Keeping Pace with CCPA Developments

Every week seems to introduce new developments with the California Consumer Privacy Act (CCPA) either from consumer concerns, business compliance and/or how the California Attorney General (AG) will handle enforcement. One notion is clear; companies must have an operationalized privacy program in place to demonstrate compliance. Doing nothing will give rise to risks of litigation and enforcement.

In late February, the International Association of Privacy Professionals (IAPP) held the CCPA Comprehensive 2019 conference.  Topics ranged from scope and definitions of the CCPA, CCPA’s contrasts with GDPR and grey areas of the CCPA statute such as the definition of personal information. The definition of sales, transparency and consent handling were also topics discussed.

During Q&As, a number of discussions surrounded the CCPA provisions that may materially impact businesses, including obligations. For example, implications for companies that use service providers or transfer personal information to third parties. The one-year lookback period and enforcement by the California AG was another topic of concern. Finally, questions were raised concerning the impetus for companies to develop an Employee Privacy Policy that addresses how an employee has to treat data in a particular manner with obligations similar to privacy professionals, as well as processes for employees to report and ask for copies of their data.

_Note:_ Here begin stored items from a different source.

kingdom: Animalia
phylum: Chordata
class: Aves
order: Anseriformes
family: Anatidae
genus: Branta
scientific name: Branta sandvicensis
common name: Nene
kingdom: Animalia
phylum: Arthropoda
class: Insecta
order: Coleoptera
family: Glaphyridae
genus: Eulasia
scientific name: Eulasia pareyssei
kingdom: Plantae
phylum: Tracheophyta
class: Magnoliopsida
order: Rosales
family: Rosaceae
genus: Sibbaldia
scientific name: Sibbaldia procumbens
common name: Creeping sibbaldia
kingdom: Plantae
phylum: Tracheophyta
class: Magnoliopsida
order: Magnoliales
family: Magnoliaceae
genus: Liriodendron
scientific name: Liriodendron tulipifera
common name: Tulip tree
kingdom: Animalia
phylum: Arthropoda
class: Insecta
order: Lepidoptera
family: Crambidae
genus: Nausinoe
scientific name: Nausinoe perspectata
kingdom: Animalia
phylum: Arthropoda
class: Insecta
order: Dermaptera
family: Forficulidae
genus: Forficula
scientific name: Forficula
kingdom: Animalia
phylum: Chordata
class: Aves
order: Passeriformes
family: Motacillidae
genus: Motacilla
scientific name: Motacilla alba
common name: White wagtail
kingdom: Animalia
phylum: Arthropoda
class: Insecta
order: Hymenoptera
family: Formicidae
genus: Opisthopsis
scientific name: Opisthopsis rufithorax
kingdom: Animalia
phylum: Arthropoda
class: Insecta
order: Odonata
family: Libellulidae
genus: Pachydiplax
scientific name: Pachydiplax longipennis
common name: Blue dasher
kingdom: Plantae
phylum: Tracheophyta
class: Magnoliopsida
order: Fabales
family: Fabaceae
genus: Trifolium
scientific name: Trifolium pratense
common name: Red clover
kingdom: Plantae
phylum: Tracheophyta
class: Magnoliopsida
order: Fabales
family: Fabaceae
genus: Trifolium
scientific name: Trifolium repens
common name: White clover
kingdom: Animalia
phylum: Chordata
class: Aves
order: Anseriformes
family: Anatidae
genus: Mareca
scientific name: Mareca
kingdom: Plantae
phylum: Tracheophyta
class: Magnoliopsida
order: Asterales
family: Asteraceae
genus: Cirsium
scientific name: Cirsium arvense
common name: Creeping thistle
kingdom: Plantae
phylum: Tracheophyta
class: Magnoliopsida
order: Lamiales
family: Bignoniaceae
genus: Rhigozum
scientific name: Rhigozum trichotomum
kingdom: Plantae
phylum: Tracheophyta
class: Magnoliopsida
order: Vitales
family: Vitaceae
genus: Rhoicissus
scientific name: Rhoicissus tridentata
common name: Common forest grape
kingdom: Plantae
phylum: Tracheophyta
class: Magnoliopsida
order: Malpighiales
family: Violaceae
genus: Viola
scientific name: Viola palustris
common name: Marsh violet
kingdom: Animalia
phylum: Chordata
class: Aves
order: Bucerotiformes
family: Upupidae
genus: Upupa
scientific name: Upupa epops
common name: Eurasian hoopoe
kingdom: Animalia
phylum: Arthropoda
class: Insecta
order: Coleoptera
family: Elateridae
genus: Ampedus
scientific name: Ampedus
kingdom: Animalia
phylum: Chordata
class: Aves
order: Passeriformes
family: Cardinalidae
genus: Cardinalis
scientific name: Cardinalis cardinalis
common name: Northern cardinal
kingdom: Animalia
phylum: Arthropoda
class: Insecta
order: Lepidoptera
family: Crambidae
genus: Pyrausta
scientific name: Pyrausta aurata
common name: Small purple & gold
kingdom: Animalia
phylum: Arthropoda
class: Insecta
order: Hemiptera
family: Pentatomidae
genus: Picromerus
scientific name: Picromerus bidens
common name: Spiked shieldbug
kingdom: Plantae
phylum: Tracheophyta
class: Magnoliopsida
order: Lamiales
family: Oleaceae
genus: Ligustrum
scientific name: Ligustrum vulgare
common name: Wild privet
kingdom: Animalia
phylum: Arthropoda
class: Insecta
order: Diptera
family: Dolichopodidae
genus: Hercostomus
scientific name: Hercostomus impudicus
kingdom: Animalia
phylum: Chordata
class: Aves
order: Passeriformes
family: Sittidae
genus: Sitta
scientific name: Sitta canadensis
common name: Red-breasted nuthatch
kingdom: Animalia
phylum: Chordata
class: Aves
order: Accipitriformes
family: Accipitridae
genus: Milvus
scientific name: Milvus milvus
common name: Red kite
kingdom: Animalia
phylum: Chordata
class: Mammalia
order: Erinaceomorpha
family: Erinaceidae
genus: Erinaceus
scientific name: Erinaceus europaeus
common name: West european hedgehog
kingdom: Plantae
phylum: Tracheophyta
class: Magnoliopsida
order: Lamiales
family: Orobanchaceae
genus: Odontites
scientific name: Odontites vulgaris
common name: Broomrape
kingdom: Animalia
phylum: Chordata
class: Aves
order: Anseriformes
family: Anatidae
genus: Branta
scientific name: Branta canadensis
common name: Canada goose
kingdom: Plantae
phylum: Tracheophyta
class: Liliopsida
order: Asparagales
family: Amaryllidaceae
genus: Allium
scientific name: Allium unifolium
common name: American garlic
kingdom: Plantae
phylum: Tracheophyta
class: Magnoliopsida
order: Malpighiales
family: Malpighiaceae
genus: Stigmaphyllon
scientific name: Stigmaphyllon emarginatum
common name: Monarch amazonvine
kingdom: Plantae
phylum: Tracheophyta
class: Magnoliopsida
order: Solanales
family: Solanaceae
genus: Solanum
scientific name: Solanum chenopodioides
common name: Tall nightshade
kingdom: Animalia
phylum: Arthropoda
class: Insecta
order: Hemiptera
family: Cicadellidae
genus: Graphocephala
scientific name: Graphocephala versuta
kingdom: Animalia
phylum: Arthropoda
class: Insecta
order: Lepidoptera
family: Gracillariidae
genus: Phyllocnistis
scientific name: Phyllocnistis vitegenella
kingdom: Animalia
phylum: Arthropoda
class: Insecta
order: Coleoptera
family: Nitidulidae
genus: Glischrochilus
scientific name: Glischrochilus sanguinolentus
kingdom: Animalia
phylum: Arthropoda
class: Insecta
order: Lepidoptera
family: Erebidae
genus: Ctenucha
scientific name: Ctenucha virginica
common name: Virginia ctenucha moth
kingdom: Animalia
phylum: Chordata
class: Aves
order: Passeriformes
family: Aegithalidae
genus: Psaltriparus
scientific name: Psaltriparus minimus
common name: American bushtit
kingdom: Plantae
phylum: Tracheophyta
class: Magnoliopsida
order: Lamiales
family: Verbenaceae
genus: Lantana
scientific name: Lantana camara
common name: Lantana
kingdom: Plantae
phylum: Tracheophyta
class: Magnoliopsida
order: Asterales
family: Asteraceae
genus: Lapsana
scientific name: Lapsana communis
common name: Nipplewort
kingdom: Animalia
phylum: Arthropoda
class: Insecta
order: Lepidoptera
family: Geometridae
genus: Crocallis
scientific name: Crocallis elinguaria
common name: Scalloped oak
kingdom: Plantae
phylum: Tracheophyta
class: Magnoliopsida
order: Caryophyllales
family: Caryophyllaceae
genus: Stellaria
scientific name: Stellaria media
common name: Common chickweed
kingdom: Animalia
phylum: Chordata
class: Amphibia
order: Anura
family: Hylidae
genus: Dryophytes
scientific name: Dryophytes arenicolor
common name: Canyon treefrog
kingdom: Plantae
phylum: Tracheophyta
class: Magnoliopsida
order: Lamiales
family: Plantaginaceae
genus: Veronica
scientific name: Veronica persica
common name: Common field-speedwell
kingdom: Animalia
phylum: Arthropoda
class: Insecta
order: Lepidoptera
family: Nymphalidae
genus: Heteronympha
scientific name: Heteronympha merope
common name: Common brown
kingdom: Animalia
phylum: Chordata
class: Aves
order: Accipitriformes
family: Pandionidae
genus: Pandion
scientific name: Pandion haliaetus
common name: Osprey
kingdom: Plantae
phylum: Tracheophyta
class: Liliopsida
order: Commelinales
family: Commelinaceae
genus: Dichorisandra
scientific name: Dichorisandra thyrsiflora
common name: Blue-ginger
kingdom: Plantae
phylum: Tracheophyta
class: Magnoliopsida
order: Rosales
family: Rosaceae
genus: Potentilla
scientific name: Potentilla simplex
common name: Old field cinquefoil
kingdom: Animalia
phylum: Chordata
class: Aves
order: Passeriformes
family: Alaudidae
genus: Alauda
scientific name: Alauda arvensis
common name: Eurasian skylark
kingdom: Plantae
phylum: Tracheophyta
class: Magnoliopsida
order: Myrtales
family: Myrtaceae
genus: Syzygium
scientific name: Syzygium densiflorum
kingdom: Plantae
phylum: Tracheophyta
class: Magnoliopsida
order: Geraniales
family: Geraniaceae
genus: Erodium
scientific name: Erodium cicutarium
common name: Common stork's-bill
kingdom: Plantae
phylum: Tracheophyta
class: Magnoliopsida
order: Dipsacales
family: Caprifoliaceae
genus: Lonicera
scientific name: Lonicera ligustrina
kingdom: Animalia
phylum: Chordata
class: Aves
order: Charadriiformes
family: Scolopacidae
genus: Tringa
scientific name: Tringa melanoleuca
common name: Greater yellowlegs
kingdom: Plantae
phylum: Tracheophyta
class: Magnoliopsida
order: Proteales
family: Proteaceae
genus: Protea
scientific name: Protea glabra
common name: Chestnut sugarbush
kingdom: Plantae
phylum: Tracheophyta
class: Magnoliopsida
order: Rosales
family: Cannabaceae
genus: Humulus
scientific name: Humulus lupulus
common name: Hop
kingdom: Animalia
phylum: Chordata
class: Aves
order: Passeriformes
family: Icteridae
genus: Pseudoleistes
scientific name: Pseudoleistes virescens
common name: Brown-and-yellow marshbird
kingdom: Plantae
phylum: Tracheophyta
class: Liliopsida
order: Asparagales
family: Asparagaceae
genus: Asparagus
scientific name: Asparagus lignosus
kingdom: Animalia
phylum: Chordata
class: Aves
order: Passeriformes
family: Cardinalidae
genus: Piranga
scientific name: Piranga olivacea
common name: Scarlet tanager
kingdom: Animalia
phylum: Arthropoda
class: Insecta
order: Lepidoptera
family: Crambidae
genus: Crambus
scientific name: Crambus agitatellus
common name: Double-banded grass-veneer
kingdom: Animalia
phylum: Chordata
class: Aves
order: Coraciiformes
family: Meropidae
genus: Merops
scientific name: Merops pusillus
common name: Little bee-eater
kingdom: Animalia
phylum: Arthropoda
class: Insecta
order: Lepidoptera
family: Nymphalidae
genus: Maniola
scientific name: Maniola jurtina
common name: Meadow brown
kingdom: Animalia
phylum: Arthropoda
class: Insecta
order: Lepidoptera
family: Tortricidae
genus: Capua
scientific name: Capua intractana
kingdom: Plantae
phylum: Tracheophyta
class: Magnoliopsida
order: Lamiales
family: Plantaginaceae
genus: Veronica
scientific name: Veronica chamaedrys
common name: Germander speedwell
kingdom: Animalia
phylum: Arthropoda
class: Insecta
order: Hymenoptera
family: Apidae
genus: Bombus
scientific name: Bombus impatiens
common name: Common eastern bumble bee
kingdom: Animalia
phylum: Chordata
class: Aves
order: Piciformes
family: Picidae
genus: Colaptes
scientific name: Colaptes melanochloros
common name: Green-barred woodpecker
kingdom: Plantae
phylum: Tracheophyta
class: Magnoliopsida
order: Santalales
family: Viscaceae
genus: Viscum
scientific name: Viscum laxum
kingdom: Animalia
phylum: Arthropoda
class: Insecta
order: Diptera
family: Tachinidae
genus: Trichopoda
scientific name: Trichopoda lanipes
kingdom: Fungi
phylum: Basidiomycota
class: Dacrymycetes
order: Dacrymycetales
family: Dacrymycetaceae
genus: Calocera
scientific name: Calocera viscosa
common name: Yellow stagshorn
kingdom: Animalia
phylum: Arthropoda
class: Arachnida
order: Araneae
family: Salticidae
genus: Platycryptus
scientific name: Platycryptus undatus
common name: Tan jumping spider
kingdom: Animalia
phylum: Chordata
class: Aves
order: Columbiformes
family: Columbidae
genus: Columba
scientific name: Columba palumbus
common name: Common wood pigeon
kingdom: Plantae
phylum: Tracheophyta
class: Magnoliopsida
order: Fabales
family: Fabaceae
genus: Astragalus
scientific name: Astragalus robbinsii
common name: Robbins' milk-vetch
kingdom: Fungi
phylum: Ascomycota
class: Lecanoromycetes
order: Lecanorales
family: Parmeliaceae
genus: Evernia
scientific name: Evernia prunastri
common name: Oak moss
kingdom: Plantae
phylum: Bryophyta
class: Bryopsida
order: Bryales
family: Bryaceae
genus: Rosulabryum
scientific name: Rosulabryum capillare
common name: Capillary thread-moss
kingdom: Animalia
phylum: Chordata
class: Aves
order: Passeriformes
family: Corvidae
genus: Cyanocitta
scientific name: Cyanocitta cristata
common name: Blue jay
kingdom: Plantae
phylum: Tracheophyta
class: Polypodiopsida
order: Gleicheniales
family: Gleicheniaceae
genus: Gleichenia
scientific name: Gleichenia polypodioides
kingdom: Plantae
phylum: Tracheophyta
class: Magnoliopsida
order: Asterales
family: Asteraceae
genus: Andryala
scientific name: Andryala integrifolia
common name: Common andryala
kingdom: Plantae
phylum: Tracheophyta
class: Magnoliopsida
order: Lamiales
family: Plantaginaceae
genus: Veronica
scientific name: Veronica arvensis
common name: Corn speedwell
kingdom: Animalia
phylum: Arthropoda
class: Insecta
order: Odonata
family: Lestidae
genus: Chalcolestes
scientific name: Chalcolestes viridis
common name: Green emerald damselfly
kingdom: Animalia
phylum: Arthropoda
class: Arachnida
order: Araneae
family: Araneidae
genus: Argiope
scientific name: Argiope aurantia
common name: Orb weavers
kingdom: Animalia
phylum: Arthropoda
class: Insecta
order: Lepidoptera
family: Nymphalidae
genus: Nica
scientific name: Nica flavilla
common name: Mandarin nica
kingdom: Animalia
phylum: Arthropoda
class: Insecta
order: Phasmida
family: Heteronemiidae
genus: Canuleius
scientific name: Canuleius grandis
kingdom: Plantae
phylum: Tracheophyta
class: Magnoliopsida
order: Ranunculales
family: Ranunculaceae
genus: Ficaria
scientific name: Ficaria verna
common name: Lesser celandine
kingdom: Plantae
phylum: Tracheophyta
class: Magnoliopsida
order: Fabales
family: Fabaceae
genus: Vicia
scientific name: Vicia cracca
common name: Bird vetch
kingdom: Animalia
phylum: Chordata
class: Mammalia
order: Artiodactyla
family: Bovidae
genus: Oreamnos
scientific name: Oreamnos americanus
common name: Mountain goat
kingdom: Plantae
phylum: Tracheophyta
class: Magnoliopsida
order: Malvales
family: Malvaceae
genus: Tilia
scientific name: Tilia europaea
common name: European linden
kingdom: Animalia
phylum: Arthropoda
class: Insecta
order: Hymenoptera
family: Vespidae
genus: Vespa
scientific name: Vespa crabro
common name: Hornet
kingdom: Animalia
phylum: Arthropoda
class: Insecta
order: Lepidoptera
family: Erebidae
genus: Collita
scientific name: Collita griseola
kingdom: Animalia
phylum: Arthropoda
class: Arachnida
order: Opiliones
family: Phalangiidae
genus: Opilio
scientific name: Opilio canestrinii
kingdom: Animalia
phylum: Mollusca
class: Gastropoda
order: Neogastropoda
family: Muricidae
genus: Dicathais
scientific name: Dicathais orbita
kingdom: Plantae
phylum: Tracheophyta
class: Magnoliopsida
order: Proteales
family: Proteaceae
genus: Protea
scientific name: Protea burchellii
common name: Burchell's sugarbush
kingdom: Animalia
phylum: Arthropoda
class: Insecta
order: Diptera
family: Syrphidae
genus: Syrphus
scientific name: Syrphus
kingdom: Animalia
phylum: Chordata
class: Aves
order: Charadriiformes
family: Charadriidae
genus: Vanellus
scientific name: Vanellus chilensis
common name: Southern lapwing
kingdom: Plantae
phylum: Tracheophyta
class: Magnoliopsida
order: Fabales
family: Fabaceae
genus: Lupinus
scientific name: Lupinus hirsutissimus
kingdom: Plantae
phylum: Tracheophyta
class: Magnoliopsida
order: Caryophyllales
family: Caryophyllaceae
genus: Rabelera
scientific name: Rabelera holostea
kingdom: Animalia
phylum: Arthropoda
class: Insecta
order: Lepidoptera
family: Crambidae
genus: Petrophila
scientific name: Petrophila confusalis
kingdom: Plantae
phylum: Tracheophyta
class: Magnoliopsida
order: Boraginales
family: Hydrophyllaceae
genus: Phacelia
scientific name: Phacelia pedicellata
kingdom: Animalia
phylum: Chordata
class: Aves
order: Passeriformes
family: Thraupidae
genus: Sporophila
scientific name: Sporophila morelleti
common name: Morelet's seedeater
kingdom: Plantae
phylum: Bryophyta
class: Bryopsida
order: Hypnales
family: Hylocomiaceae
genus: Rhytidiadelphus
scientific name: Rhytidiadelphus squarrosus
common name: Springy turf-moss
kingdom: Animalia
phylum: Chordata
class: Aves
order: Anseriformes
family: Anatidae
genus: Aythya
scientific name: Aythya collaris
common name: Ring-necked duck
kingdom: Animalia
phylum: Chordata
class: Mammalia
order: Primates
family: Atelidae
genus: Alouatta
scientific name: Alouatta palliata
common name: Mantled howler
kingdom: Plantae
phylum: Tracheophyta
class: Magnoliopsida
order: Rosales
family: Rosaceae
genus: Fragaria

On the other hand, also in late February, 2019 SB-561 was introduced as an amendment to the CCPA that seeks to strengthen the private right of actions for consumers (see SB-561 CCPA Amendment). With all the flux and uncertainty, it is not surprising that businesses take a wait and see approach to not waste resources and investment.

However, all the speakers and panelists at the CCPA Comprehensive did come to a consensus on recommendations businesses should be doing now in preparation for CCPA. Overall, seek to operationalize your privacy program based on privacy trends and anticipated litigation. Relying on CCPA exemptions and safe harbors may not be the best approach from a compliance perspective. Other recommendations include creating FAQs consumers may ask of the business upon enactment of CCPA; updating business privacy policies, and finally, operationalizing what may be prosecuted by private consumers or the CA AG.